40. Adopting an interpretation that disadvantages one segment of the same backward class without rational justification would amount to treating equals as unequals and would thus become the antithesis of equality, the corner stone of our Republic. Having regard to the peculiar facts of the present cases, the reasoning adopted by the High Court that treating similarly placed employees of private entities and PSUs differently from Government employees and their wards, while deciding their entitlement to reservation, would amount to hostile discrimination, is certainly one that inspires the confidence of this Court.
41. Thus, we find no infirmity in the judgments impugned before us. The civil appeals accordingly fail.
42. As regards the intervention applications, we find that several candidates who were successful in the Civil Services Examination of different years sought
permission to intervene the present proceedings to advance their respective contentions. They submit, in substance, contentions similar to those urged by the respondent candidates in the civil appeals, asserting that they belong to the Non-Creamy Layer of the Other Backward Classes.
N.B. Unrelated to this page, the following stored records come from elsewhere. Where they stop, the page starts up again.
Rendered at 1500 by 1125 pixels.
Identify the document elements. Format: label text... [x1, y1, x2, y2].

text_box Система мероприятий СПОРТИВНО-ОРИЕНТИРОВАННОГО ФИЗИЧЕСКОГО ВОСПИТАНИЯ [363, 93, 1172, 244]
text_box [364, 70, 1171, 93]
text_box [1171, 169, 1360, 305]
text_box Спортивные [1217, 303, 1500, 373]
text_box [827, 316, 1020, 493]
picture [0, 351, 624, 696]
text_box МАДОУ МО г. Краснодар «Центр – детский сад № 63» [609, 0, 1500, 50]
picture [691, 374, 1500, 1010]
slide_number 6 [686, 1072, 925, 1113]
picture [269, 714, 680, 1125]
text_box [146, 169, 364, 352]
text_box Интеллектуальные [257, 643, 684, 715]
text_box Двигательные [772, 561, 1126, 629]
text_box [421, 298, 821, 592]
It is their case that their applications, representations, or proceedings are presently pending consideration before the Department of Personnel and Training (DoPT), the High Courts or the Central Administrative Tribunal, and that any decision rendered in the present batch of matters would have a direct bearing upon their entitlement. Accordingly, they seek appropriate orders in the present proceedings.
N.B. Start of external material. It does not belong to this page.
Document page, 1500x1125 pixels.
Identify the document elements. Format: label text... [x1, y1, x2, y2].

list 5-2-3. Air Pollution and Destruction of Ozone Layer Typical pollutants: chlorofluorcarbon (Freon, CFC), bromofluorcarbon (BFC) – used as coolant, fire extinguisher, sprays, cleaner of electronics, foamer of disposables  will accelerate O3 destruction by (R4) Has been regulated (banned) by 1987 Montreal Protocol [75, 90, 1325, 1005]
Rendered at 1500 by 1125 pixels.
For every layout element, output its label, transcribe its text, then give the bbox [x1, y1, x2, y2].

43. At this juncture, it is to be noted that supernumerary posts have already been assured by the DoPT and this position stands recorded in the 21st Report of the Parliamentary Committee on the Welfare of Other Backward Classes. In view thereof, we find no difficulty in directing the appellants to create such supernumerary posts, as required, to accommodate the candidates who satisfy the non-creamy layer criteria as clarified in the present judgment, subject to their otherwise fulfilling eligibility conditions.
CONCLUSION
44. To sum up
(i) All the Civil Appeals are dismissed.
(ii) The appellants are directed to consider the claims of the respondent candidates and intervenors in accordance with the principles laid down in this judgment, and to implement the same within a period of six months from the date of this judgment.
(iii) There shall be no order as to costs.
(iv) Pending application(s) including Intervention Applications, stand disposed of accordingly.